Lidow with gallium nitride wafer.

Lidow with gallium nitride wafer. Photo by Courtesy Photo

For Alex Lidow, revenge is a dish best served fast, cheap and efficiently.

The former chief executive of semiconductor manufacturer International Rectifier Corp. is still smarting from the way his family departed that company, which was co-founded by his father and grandfather in the late 1940s. Pushed out, he claims, nearly a decade ago from the company they built, Lidow went on to form a competitor, Efficient Power Conversion, just down the street from International Rectifier’s El Segundo offices.

In April, the company released what it said is a cheaper, more efficient product that could upend the $30 billion power conversion market dominated by International Rectifier.

“I am going to go after their gut,” Lidow warned. “I’m their worst nightmare.”

Power conversion involves creating tiny devices that convert electricity from one form to another, enabling all manner of electrical gadgets to function. Till now, silicon had been the preferred medium for power conversion processors, but as that element reaches the limits of its efficiency, attention has focused on new materials.

Lidow had been looking at one of those, gallium nitride, before he left International Rectifier in 2007, figuring the time when silicon would be replaced was near. The efficiency of silicon for power conversion had been improved to the point where any subsequent fine-tuning would be cost prohibitive.

“You can’t get a high return on a capital investment,” Lidow explained.

His focus on gallium nitride came, he said, because it has intrinsically better properties.

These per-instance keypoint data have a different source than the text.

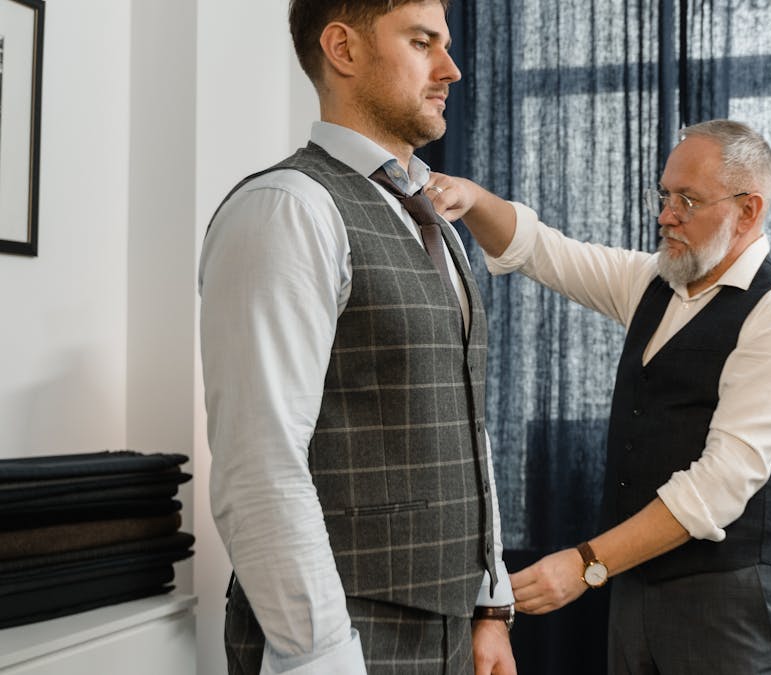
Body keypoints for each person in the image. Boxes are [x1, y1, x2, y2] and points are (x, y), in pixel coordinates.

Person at [428, 119, 771, 674]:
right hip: (633, 592)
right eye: (665, 195)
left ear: (748, 211)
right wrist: (474, 198)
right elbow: (544, 251)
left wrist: (586, 565)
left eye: (688, 200)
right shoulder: (653, 283)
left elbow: (717, 487)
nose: (666, 215)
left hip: (724, 607)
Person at [198, 1, 516, 673]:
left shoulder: (433, 218)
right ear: (343, 48)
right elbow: (259, 463)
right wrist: (321, 657)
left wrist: (489, 605)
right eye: (423, 43)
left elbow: (463, 419)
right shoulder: (289, 208)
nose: (451, 69)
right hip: (341, 636)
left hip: (453, 635)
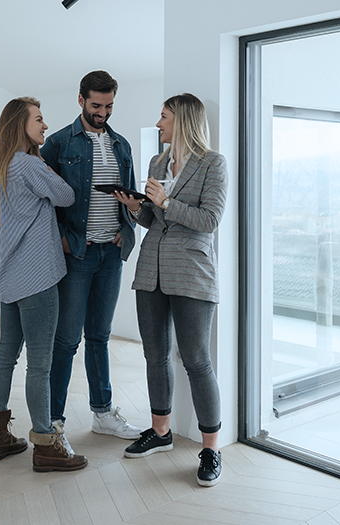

And if anyone should know, it’s Lidow. He helped invent International Rectifier’s silicon-based power conversion device, which was released in 1979 and has been the company’s core product ever since.

Turbulent history

International Rectifier was the brainchild of Lidow’s father, Eric.

A Lithuanian Jew, Eric Lidow fled to the United States from Nazi Germany in 1937 after studying electrical engineering at the Technical University of Berlin. He arrived in the country with $14 in his pocket and no command of English, but 10 years later co-founded International Rectifier with his father, Leon. It has come a long way since then.

By the time the company was sold to German competitor Infineon Technologies for $3 billion in January, it was posting annual sales of $1.1 billion. While the family members were long gone, Alex Lidow did make money from the sale as a shareholder.

Eric Lidow retired at 93 as chairman of International Rectifier in 2008, and Oleg Khaykin, its then-president and chief executive, sang his praises, saying in a statement, “The legacy of Eric’s leadership during his 60 years at IR will remain.”